While talking to another colleague, she said she found the note behind Student A’s tray and gave it to him to pass on to the parent.

The parent complained the next day that it did not reflect the account of Student A, who said Mr. Whitley tripped over the chair and hit him.

“I was sitting next to a chair and the chair grabbed me and hit me… Mr. Whitley said he would check later and get an ice pack, but he forgot,” the student said, according to the report.

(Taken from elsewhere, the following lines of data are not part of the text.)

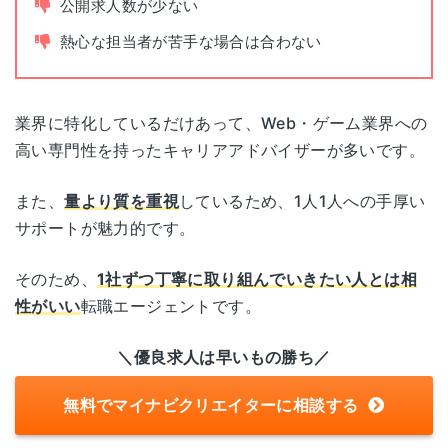
公開求人数が少ない
熱心な担当者が苦手な場合は合わない
書類添削
あり
面接指導
あり
業界に特化しているだけあって、Web・ゲーム業界への
高い専門性を持ったキャリアアドバイザーが多いです。
平日
面談可能時間
(9：15～17：45)
また、
量より質を重視
しているため、1人1人への手厚い
サポートが魅力的です。
東京都新宿区西新宿1-6-1
面談場所
新宿エルタワー27F
そのため、
1社ずつ丁寧に取り組んでいきたい人とは相
性がいい
転職エージェントです。
電話面談
可能
＼優良求人は早いもの勝ち／
無料でマイナビクリエイターに相談する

The former teacher said he did not know who wrote the note or who gave first aid to the incident, did not fill out the note, and did not know where to find it. He said he had no knowledge of how the note was written.

In a meeting with others at the school, he later admitted that “the blue padded piece on the side of the chair” struck the left side of Student A’s head as he turned his chair towards the blackboard, but he did not think this would warrant a grade. He later admitted to forging the note.

The school referred the incident to TRA in October of that year.

Mr Whitley (not pictured) was disqualified from practice
Mr Whitley (not pictured) was disqualified from practice (Getty/iStock)

Mr Whitley admitted a year later that his behavior amounted to unacceptable professional conduct that could bring the profession into disrepute.

He only started working at the school as a First Grade classroom teacher in September 2023.

The board acknowledged that she was “panicked and afraid” when preparing the document, but was “confident” that “in her own mind” she knew “what she was doing was wrong” and that as a new teacher she knew the school’s safety procedures.

The court also considered that Mr Whitley’s conduct involved “repeatedly providing false information about a student’s injury and how it occurred”, meaning there was a strong public interest in the safety and welfare of students.

Mr Whitley will no longer be able to teach in any school, sixth form college, relevant youth accommodation or children’s home in England. You can apply to have the banning order annulled no later than May 11, 2030; where a panel will meet again to discuss whether the decision should be rescinded.